The problem has worsened over the years, owing to the fact that these ‘cartels’ are only loosely organized, so it takes them awhile to figure out how much pricing power they really have.
So let’s get this straight. You have a loan, a student loan, that is easy to get. To make it easier to get and to keep rates lower the government has made it near impossible to default out of student debt. This in essence makes it easy money for lenders, but ensures that students can get cash for school. What’s changed is that the government and schools will be the beneficiaries of this cash instead of a bank, making it more likely that universities will have more money to spend on eduction, in essence education dollars going towards…. education. So evil. [Edited by Moderator: Expletive aimed at other commenters deleted.]
Yes, the MOI problems are interrelated, and there are other component that I didn’t mention. For example, the legal industry is an intersection of a private cartel with a government monopoly, which is hardly a market structure that would ever lead to efficieny.
I only used the term religion to indicate the mind numbing effect of a belief system that is accepted as conventional wisdom, as fact and not open to examination. Any other term that indicates that is cool with me.
Oh I agree these are forces and conflicts that go back likely to pre-history.
But I believe Reaganomics and permutations have taken the mantle of cultural religion and essentially obliterated any other perspective in public discourse which have been there in the past, flourishing and diminishing but always there.

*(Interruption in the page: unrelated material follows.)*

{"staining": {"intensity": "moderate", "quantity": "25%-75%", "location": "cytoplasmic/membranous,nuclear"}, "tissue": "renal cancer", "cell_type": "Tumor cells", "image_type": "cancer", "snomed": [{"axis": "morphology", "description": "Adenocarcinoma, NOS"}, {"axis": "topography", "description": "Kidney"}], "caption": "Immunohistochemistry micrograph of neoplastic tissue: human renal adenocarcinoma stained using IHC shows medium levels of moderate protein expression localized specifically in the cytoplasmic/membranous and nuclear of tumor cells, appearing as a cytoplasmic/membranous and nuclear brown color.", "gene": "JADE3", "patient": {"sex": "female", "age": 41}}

Frankly I find even the concept of service rare among those I encounter today.
Monetizing medical care for example has been devastating to those concepts.
I find it interesting that there are people here who seem wedded to the idea that they are the center of everything. News flash. YOU’RE NOT>
with ya… :)
Hate to pop your balloon David, but I support the student loan bill. And Dick Morris supports it. Even Bill O’Reilly has said he supports it.

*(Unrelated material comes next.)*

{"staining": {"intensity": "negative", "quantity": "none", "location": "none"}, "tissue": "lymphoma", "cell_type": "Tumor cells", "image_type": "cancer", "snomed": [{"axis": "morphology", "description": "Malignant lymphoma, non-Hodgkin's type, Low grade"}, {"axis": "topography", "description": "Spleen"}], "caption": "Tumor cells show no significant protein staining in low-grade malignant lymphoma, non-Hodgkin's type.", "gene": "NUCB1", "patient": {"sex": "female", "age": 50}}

Mainly, Democratic banking poo-bahs didn’t support it.
BUT, I don’t support the government making a 4 percent interest profit margin on the loans as they will under the bill that passed. 2.5 % verses 6.5% the students will have to pay.
Now, THAT’s progressive.
Yes, that pops my balloon all right. So did the 40 Republicans Senators and 178 Republicans House members who voted against it.
I must say, the uptick in Kossacks who are posting here lately gives me hope that maybe some of them will finally start to venture out of their sheltered little coves into the deep blue sea of nuanced political opinion.
It’s a hope, at least, that seeing something other than mindless pro-Obama boosterism might finally open a few eyes.
So,I take it you like the government earning a 4% profit off the kids? Pretty clever if not progressive.
You have given me faith that there is not the reported shortage of closed minded imbeciles who think only their opinion has any merit.
Can I just mention that I find it amusing to no end that you were so intent on shouting in ALL CAPS that you forgot to release the Shift key when you typed your final period, and got a > instead?